Great article on BreakingNews.ie recently which I've just edited down to tell you about our local one in Ballintrillick.
A land rich in lore and legend. Steeped in story and myth. Where fairy forts dot sheep-speckled fields, the howl of the banshee strikes fear in the heart and the door to the other side hangs ever ajar.
(Bear with us)
Where stories of strange nocturnal goings-on and dealings with the ‘little people’ have long been used as a currency to make small children toe the line, and more importantly to pry another few quid from our US visitors.
“Come here to me,” said yer man, leaning conspiratorially closer, the smell of turf smoke and poteen potent in the air.
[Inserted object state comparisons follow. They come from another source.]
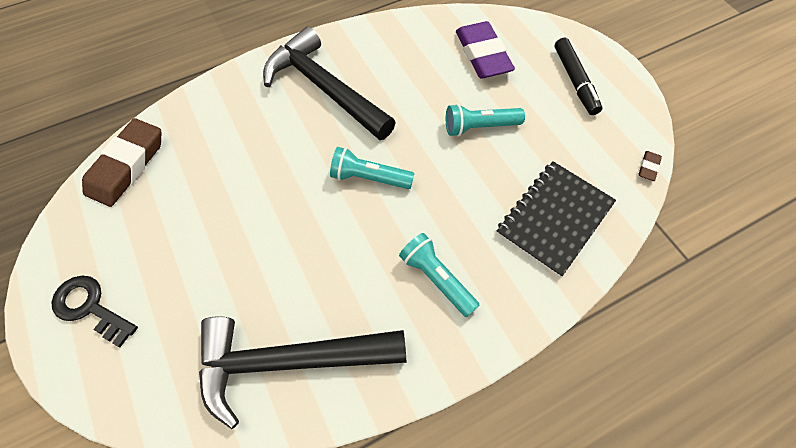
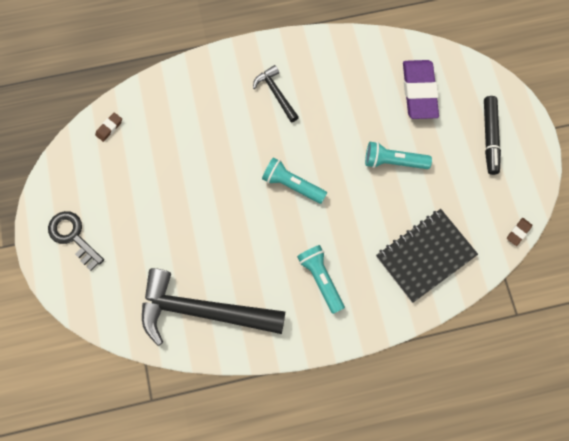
camera: 15 degrees right, 10 degrees up
(127, 166) = (109, 128): brown eraser -> brown eraser, size x0.42
(324, 88) = (276, 93): black hammer -> black hammer, size x0.48

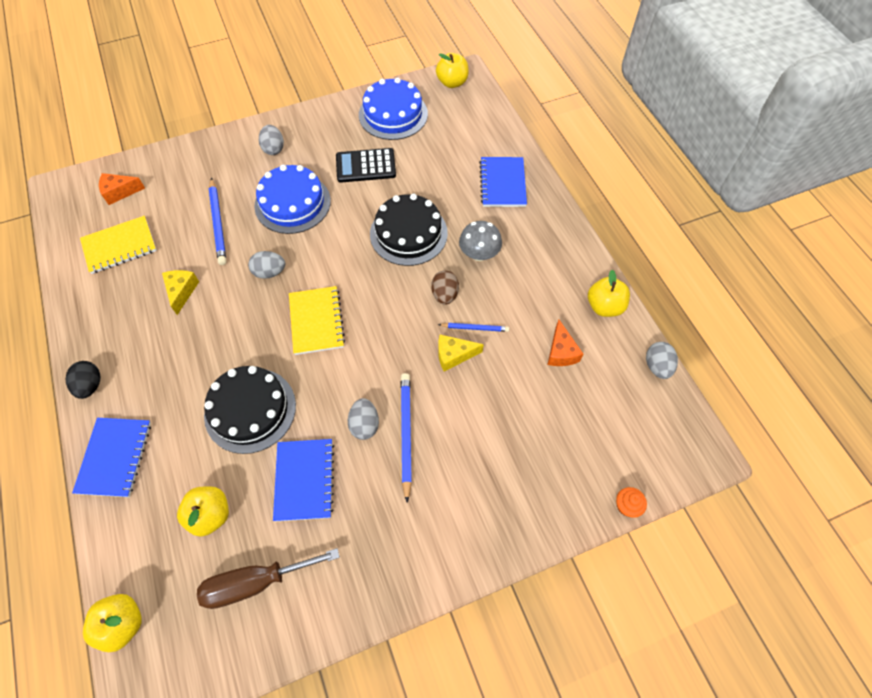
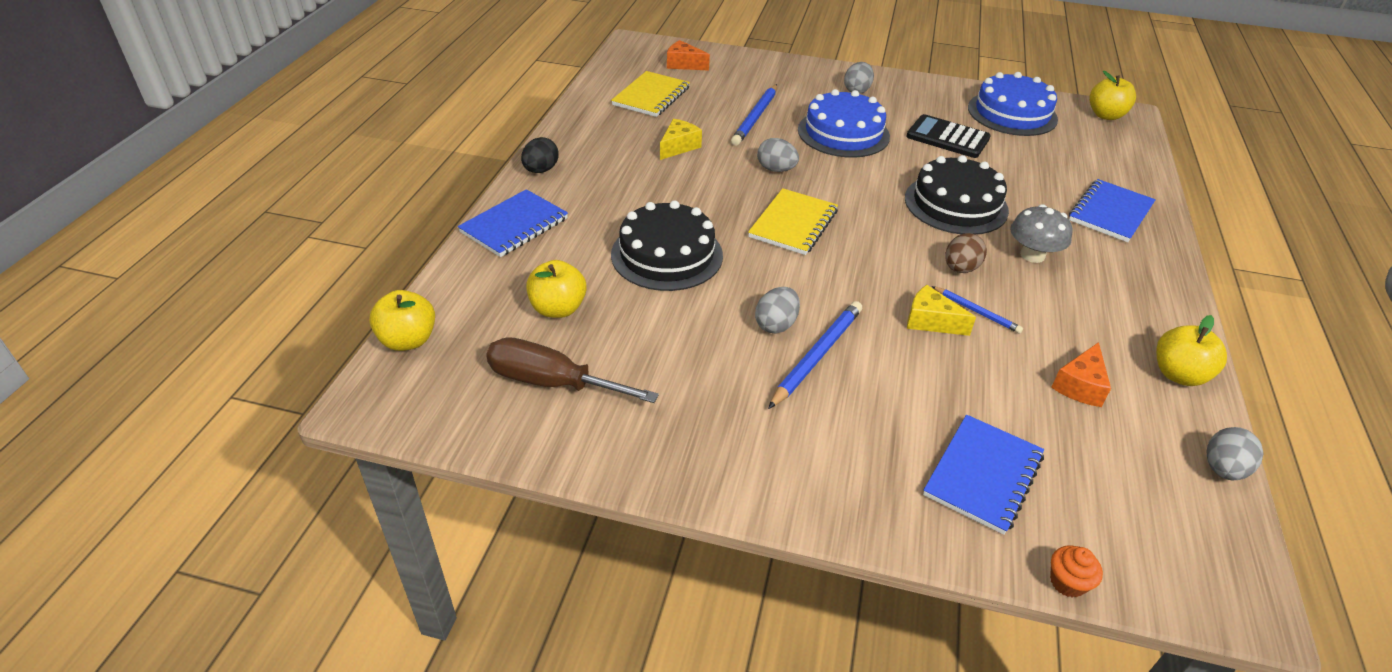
camera: 35 degrees right, 20 degrees down
(120, 246) = (651, 96): yellow notebook -> yellow notebook turned 75 degrees counterclockwise
(305, 480) = (673, 333): blue notebook -> blue notebook (983, 475)

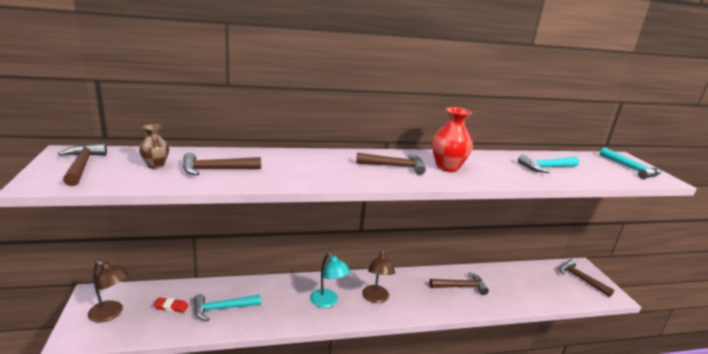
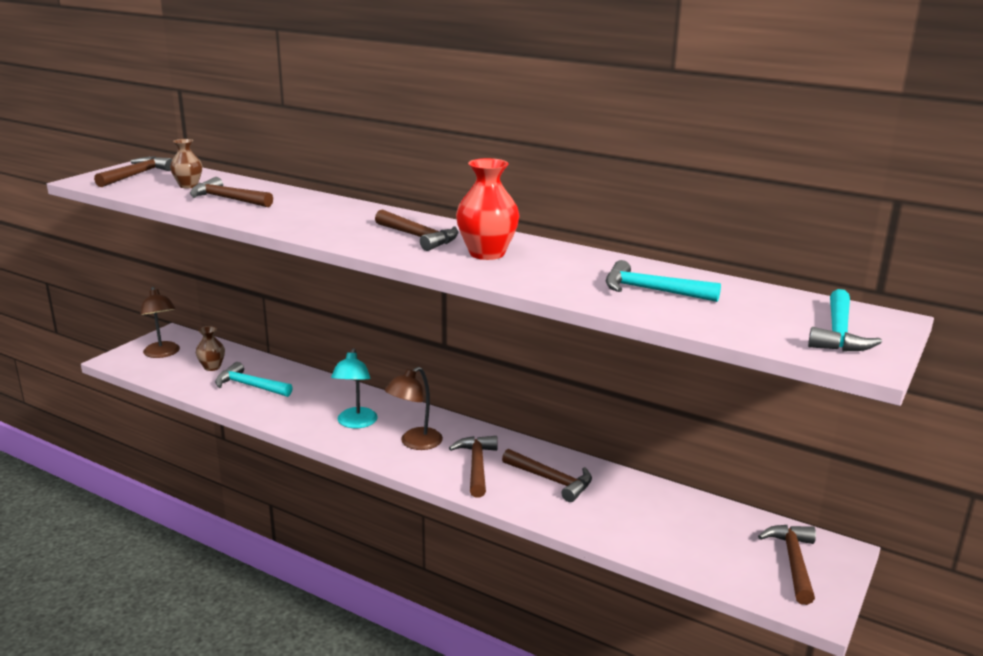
camera: 45 degrees right, 0 degrees up
(171, 307) = (212, 367): red eraser -> brown vase
(422, 296) = (477, 466): none -> brown hammer

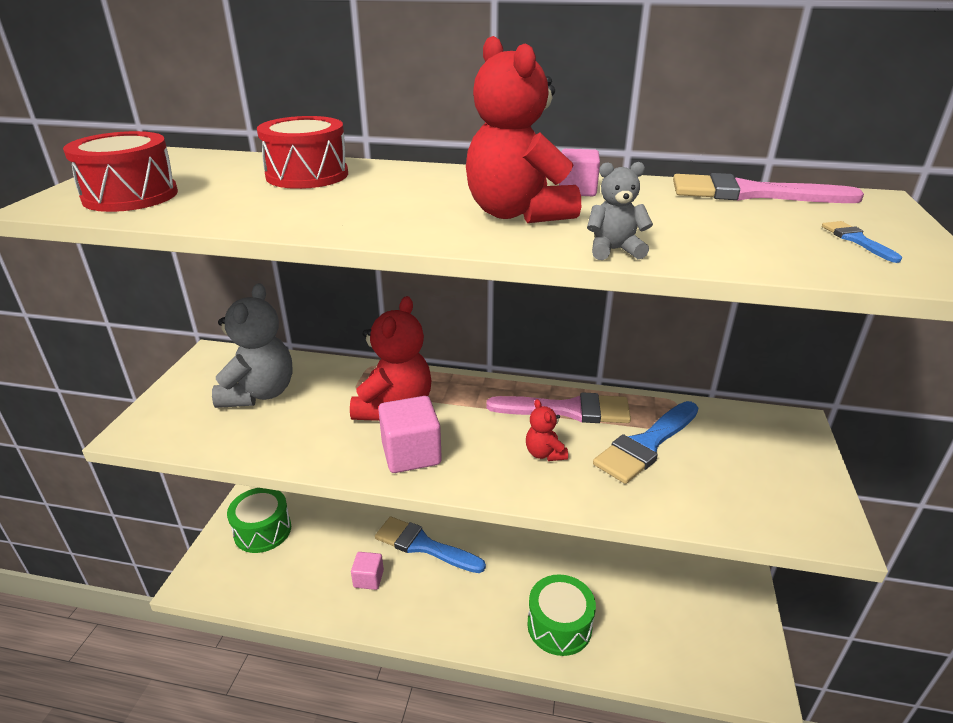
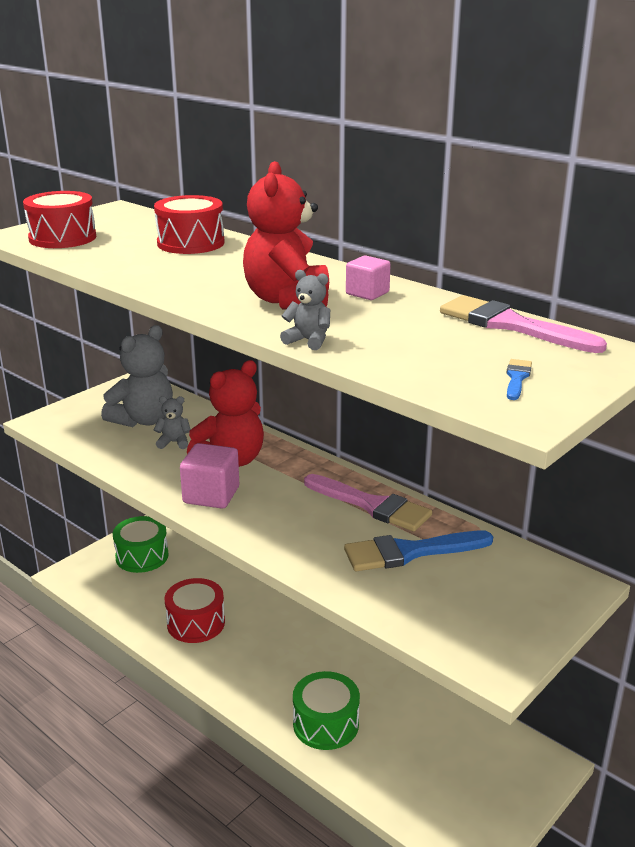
camera: 30 degrees right, 5 degrees down
(316, 408) = (174, 442): none -> grey teddy bear
(368, 579) = (196, 623): pink cube -> red drum
(423, 545) = (260, 616): blue brush -> none
(544, 453) = (314, 529): red teddy bear -> none

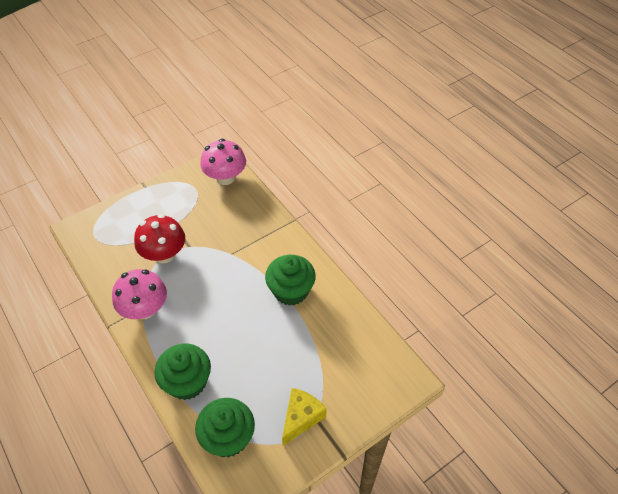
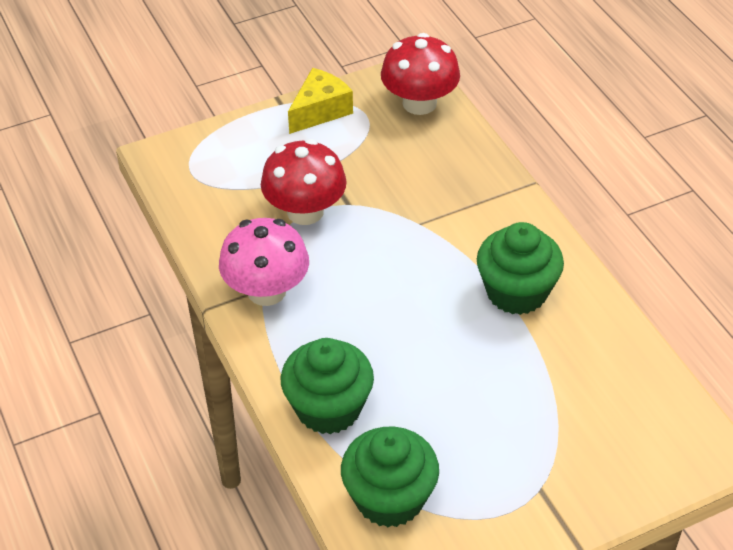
camera: 10 degrees right, 5 degrees down
(225, 177) = (419, 103): pink mushroom -> red mushroom
(301, 418) = (515, 486): yellow cheese -> yellow cheese (320, 111)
“Have ye been up to see the Magic Road?”
Yes, Ireland's 'magic roads' are 'a thing' - a stretch of roadway, usually well off the beaten track and hidden up a succession of byways and boreens, where if you stop the car and let the handbrake off, the vehicle will mysteriously and eerily roll uphill.
We joke you not.
Up. The. Hill.
The explanations for the magic road phenomenon vary depending on who you're talking to - and either fairies or 'magnetic fields' are often cited - but the real answer is pretty simple. It's an optical illusion, where the layout of the landscape makes it look like the slope is going one way, but in fact it's going the other.
So your eyes, rather than the fairies, are playing tricks on you.
Around the world, magic roads are known as 'gravity hills' or 'magnetic hills', and there are hundreds of them.
We have one beside us in the Gleniff Horseshoe. Honestly! Its very good!